Text shown>
BEGIN

Websters Bar is many things, one of which is a whisky bar. Ray’s love for bourbon and rye played a big part in the spirit having such a prominence in the venue; what started off as 138 whiskies behind the bar quickly escalated, however.

“The scope of over 1,000 whiskies on the bar was never something that was conceivable really,” he says. “We were happy with every bottle number we went up. Getting to 300 and 400 was exciting enough. It developed from requests of customers and looking into the industry.

“Building Websters into a ‘Whisky Bar’ took a lot of support from the industry. You guys, obviously Matt Bailey in particular, have been a massive help in supporting that. Adding the quality of Society whisky to our bar was a no-brainer, and we are humbled that you have given us that respect. Oh, and Society whisky is a damn fine selection, that never hurts.

“There have been a lot of customers, who I now call very good mates, that have helped with their passion for Society whisky. I’m certainly still a ‘noob’ to it and I’m enjoying the road so far. It’s an in-depth list of distilleries and whisky knowledge the Society holds, the most important part of that to me is everyone involved has been completely open-armed and inviting. You could easily be daunted approaching such a catalogue, however, it has never felt like that at any moment.”

Websters is building its offering of SMWS bottlings


So, what can patrons find upon entering Websters Bar? Well, everything. The ground floor (or King St Bar, as it is called) is adorned with ample steampunk décor to provide an industrial-era aesthetic and is a great place to get a classic Aussie pub feed and cold schooner. Climb the stairs to the second level and you’ll find yourself a few decades in the future — the 1920s — with a sultry speakeasy atmosphere and a delicious grill menu, local wine varietals and, of course, over 1,000 whiskies to choose from, including a range of Society casks to sample and enjoy.

END

Parts of the exercise>
A – In the passage on Websters Bar, how many whiskies were behind the bar when it started?
B – Reproduce the passage on Websters Bar word for word, starting with "Websters is building" and going on through "sample and enjoy.".
The listing after this passage is separate material.

Dataset extract>
BEGIN

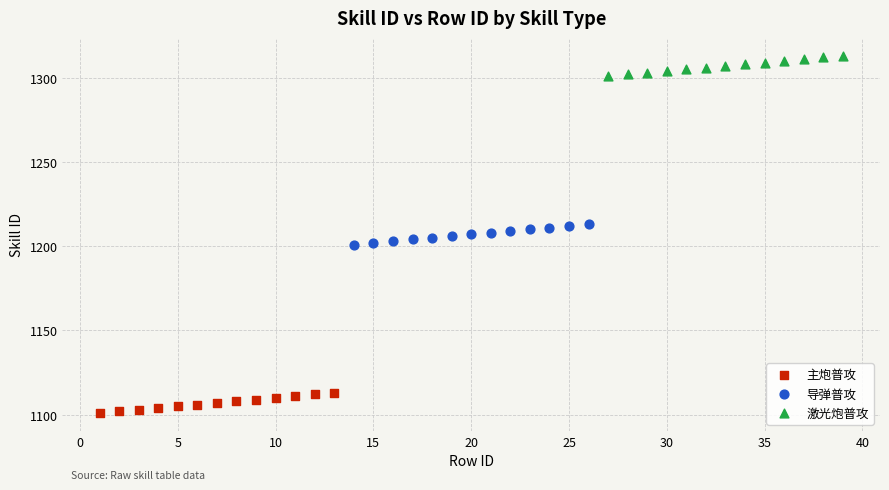

Which series reaches the maximum Y coordinate?

激光炮普攻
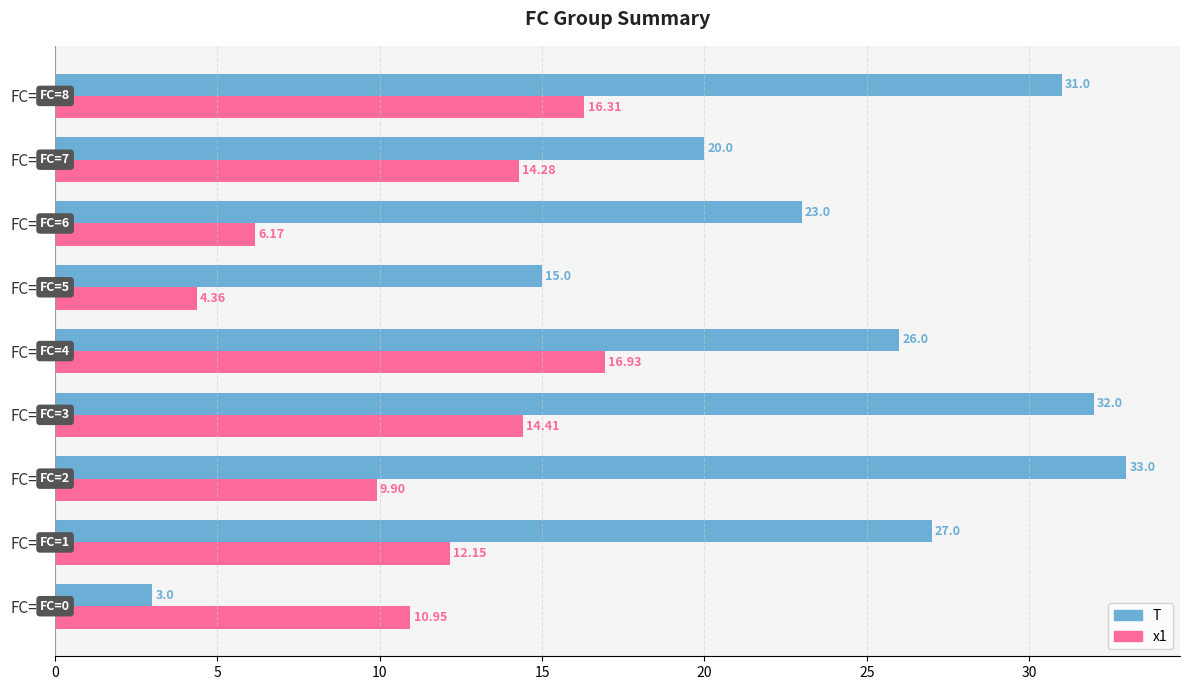

What is the difference between the highest and lowest values at FC=5?

10.6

END

Answers to the tasks>
A – 138 whiskies.

B –
Websters is building its offering of SMWS bottlings


So, what can patrons find upon entering Websters Bar? Well, everything. The ground floor (or King St Bar, as it is called) is adorned with ample steampunk décor to provide an industrial-era aesthetic and is a great place to get a classic Aussie pub feed and cold schooner. Climb the stairs to the second level and you’ll find yourself a few decades in the future — the 1920s — with a sultry speakeasy atmosphere and a delicious grill menu, local wine varietals and, of course, over 1,000 whiskies to choose from, including a range of Society casks to sample and enjoy.